The 82-year-old Roman Pontiff, who has faced unprecedented public opposition to his ministry from some high ranking prelates, argued that without a “lively awareness” of God’s compassion, disloyalty to “our own ministry” seeps in.
“The readiness of a cardinal to shed his own blood – as signified by the colour of your robes – is secure if it is rooted in this awareness of having been shown compassion and in the ability to show compassion in return. Otherwise, we cannot be loyal,” the Pope told the men he would elevate to the highest ranks in the Church.
“So many disloyal actions on the part of ecclesiastics are born of the lack of a sense of having been shown compassion, and by the habit of averting one’s gaze, the habit of indifference.”
The consistory ceremony to make the new cardinals took place the day before the Synod of Bishops on the Amazon, which has been criticised by cardinals such as Raymond Burke, the Patron of the Order of Malta, and Gerhard Müller, the former Prefect of the Congregation for the Doctrine of the Faith.
Throughout his papacy, Francis has faced criticism from a small but powerful grow of conservatives in the Church, which have supporters in parts of the Roman Curia. Cardinal Burke and another retired cardinal have submitted a series of challenges to him about his family life teaching and threatened to issue a formal correction.
The Pope has said he welcomes criticism but as the opposition has become more vocal, he has also warned against those who throw stones but “hide” their hands, and who don’t criticise constructively but work to undermine his pontificate.
In his 5 October homily, the Pope diagnosed the problems in the Church as down to a compassion deficit. He said unless the cardinals can “feel” the loving compassion of God, then they will be unable to bear witness to it.

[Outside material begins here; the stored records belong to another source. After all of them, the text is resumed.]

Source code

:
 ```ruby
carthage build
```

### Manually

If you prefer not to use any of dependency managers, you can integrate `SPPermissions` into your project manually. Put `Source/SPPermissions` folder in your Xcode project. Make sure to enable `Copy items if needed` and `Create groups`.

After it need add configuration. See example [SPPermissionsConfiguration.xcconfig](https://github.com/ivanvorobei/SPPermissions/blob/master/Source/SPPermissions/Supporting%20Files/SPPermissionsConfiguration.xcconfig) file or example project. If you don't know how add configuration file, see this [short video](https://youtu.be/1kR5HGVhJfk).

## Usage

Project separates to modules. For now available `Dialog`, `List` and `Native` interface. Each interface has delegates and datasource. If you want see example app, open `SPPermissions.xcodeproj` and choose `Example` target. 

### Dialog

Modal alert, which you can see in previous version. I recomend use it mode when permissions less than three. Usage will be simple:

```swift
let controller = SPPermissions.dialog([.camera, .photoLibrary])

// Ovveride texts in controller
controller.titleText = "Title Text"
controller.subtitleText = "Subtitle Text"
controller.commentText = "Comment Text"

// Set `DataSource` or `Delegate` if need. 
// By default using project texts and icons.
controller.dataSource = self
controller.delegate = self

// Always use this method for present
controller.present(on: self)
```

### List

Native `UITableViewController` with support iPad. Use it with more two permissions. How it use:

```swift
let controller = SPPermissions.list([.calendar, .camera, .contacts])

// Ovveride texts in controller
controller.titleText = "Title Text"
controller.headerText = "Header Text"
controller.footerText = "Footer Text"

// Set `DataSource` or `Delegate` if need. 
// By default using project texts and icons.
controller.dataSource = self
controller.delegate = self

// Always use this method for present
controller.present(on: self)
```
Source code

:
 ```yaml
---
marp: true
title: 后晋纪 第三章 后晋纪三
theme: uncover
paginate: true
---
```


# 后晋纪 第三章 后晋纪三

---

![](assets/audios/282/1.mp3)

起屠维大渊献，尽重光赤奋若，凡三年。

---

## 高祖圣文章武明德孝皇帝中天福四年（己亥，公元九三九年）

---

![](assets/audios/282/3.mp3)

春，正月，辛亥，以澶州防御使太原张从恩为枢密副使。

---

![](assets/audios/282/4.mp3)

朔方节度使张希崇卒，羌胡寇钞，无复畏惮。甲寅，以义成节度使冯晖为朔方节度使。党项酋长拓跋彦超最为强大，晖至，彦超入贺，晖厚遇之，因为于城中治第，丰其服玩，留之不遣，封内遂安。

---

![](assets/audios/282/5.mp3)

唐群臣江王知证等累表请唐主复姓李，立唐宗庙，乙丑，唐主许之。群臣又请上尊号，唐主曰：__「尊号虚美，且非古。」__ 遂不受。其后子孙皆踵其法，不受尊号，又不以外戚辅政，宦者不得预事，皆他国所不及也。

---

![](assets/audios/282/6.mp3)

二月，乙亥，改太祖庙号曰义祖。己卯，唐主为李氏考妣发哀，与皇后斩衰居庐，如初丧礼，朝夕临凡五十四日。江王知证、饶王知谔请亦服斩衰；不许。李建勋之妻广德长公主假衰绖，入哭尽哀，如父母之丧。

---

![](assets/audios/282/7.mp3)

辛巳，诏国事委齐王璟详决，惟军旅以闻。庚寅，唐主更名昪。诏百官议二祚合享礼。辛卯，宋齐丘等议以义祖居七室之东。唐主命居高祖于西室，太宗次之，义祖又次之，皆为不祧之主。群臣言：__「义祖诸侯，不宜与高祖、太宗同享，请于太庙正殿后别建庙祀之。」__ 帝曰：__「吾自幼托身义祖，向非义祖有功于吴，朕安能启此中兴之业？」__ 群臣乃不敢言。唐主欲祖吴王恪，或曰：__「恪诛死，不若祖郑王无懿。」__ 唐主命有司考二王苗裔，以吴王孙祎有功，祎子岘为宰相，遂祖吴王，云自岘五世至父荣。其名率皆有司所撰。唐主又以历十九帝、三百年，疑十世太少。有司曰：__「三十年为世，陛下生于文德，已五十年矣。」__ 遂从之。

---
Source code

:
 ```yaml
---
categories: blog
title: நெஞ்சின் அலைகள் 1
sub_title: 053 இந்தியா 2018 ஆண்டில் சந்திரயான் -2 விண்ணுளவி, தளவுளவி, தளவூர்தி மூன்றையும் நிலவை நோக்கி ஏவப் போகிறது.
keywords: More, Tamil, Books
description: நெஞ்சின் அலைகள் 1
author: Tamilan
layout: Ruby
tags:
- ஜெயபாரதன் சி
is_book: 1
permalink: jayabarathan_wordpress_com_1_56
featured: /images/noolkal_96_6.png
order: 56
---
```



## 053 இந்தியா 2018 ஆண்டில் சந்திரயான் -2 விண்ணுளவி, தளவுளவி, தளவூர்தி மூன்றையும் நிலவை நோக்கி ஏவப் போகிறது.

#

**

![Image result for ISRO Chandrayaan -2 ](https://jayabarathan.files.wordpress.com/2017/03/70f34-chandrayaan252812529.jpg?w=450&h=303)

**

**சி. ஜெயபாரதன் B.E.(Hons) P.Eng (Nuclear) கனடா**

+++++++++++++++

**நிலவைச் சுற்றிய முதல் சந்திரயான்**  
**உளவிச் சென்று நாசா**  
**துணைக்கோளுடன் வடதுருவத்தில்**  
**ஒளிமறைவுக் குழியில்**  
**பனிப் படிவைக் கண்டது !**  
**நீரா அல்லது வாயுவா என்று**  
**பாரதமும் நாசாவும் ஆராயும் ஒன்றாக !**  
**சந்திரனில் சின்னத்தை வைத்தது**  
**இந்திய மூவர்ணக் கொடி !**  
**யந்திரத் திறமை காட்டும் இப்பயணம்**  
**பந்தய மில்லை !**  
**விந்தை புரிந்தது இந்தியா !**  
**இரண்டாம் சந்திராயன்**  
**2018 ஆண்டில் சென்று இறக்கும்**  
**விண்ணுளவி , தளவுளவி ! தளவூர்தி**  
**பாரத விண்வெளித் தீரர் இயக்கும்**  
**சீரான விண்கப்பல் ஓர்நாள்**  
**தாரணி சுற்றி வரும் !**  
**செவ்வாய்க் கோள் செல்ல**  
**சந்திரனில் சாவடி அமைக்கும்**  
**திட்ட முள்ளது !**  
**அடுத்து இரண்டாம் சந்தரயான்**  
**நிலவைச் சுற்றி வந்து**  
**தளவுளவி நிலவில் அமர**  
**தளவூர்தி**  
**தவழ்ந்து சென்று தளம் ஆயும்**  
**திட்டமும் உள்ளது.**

“In the Gospels, we often see Jesus’ compassion for those who are suffering,” the Pope said. “He is a compassionate redeemer.”
He went on: “Are we conscious – we, in the first place – of having been the object of God’s compassion? In a particular way, I ask this of you, brother cardinals and those about to become cardinals: do you have a lively awareness of having been preceded and accompanied by his mercy?”
The challenges by cardinals to Francis are unusual given the oath of loyalty and obedience that cardinals make to the pope.
Following his homily, each of the 13 new Princes of the Church pledged to be "constantly obedient to the Holy Roman Apostolic Church, to Blessed Peter in the person of the Supreme Pontiff” and then went up to the Pope, kneeling as he placed the red biretta on their heads.
This consistory, the Pope’s sixth, saw him create cardinals who share his vision of a compassionate, pastoral Church in dialogue with the world, and include three Jesuits.
Among them were his British Archbishop, Cardinal Michael Fitzgerald, 82, the former leader of the Pontifical Council for Interreligious Dialogue and papal ambassador to Egypt. He is now working on interfaith relations in Liverpool.
Also receiving the red hat today was Jesuit, Cardinal Michael Czerny, who works in the Holy See's migrants' office and has chosen a pectoral cross made out of wood from a boat landing in Lampedusa, and Jean-Claude Hollerich, another Jesuit, who is the Archbishop of Luxembourg and a former missionary in Japan.
Throughout his pontificate, Francis has sought to reshape the college of cardinals, and make it more representative of the universal Church and less Euro-centric. He has chosen more than 50 per cent of those who will elect his successors, with 61 of the 128 cardinal electors coming from the developing world.
After the ceremony the new cardinals met Benedict XVI and received his blessing. According to a Vatican statement, Benedict reminded them of the “value of fidelity to the Pope”.